Updated on March 2, 2010
M. T. Dremer profile image

M. T. Dremer has been an avid reader for more than 20 years, with a preference for speculative fiction, and a minor in English.

It isn’t often that I read book versions of video games or movies. The only exceptions I can think of off the top of my head are books in the Halo and Star Wars universes. However my interest was piqued when I first saw Arthas advertised. My knowledge of the Lich King’s story was largely pieced together from watching my brother play Warcraft III and reading snippets on WoW Wiki. Then, of course, there was my time in World of Warcraft, the MMO, but that game largely deals with the Lich King after his rise to power. I still wanted an all encompassing source for his origin story, and I finally got it in Rise of the Lich King.

For those unfamiliar with the Warcraft universe, Arthas Menethil began as the prince of Lordaeron, born into royalty with a knack for being impulsive. We watch him through key points in his life, seeing his training as a boy and his induction into the Silver Hand, an order of Paladins that serve the light in the name of everything that is good. It isn’t until the threat of a new undead enemy reveals itself in his kingdom, that Arthas takes the protection of his people to the extreme. He then finds himself pursuing the very power that killed his people, letting it consume him little by little until he ascends the frozen throne.

This book gets a lot of things right. I thoroughly enjoyed the story behind his horse, Invincible, and how it affected him at a young age. And I also appreciated the clarification of his relationship with both Jaina Proudmoore and Sylvanas Windrunner. Both women, of which, you’ll find yourself marching with in the video game on a quest to destroy the Lich King.
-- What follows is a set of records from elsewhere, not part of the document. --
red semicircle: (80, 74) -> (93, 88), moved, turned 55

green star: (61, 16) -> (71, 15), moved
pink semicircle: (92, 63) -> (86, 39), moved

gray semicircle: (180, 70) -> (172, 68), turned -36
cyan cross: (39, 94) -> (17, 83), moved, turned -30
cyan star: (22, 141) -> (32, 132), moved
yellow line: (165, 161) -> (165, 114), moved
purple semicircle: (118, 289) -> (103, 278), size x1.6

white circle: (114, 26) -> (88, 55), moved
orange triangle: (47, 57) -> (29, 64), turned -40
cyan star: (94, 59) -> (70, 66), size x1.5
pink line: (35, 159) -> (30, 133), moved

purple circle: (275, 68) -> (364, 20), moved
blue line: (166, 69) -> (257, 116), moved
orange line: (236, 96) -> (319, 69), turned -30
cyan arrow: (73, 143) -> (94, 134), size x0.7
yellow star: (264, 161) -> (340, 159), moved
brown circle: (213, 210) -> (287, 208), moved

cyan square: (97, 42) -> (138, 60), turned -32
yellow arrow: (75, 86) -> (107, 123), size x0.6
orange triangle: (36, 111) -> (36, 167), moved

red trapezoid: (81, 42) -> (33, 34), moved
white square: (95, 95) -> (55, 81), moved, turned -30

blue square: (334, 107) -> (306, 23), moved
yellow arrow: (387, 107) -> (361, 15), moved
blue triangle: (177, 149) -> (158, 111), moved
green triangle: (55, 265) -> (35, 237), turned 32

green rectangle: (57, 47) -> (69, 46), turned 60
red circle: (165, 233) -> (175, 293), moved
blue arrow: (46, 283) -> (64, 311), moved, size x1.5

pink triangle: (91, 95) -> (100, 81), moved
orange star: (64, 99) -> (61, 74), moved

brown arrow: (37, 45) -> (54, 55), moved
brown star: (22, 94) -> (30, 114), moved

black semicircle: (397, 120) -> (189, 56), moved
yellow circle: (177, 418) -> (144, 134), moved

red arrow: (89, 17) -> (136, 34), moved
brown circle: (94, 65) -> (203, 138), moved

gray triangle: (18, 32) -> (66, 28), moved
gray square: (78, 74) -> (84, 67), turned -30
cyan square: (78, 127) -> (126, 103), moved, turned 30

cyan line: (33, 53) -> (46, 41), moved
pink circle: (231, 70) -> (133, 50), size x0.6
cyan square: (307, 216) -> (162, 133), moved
In the beginning of the book it makes a number of large jumps in time in order to explain the key moments in Arthas’s life. For the most part you can just run with it and not worry about everything that happened in between. However when the book draws to a close, the amount of story that the author needed to convey was too much to put in a single book. Therefore there are huge gaps missing and massive battles reduced to single paragraphs. Now I suspect a lot of these battles occurred in Warcraft III, so perhaps they thought that players wouldn’t like to read through the long battle sequences, which I can understand to an extent. However for someone who didn’t play Warcraft III, like myself, the end of the book felt rushed and, at times, incoherent. There were a number of principal stories occurring at the same time in Warcraft III and many of them were woven together; which is how Arthas was linked to Archimonde and Illidan. However the book couldn’t take time out to really explain the stories for these other two characters (or characters like Thrall and Medivh), so they feel tacked on. And it’s a difficult issue to address. When taken together these stories are immense but brilliantly meshed. When taken one at a time they are fractured and incomplete. So the only way she could have fixed it is to have a book that was three times as long, which wouldn’t have been as accessible and would have strayed too far from Arthas’s story. I suppose that’s why there are so many other books about Warcraft.

So, in the end, the book is pretty well written. It doesn’t have as much flowery description as other fantasy stories, and you might find yourself confused when the author jumps ahead over what seems like an important event. But despite those shortcomings you do get Arthas’s story in all its bloody glory. And it is a powerful story to see the prince fall. For that reason I have to give this book some real credit. It’s a book that is entirely the villain’s journey. There are heroes in the book, but it isn’t about them and it’s not about the triumph of good over evil. It’s about the Lich King and how he was created.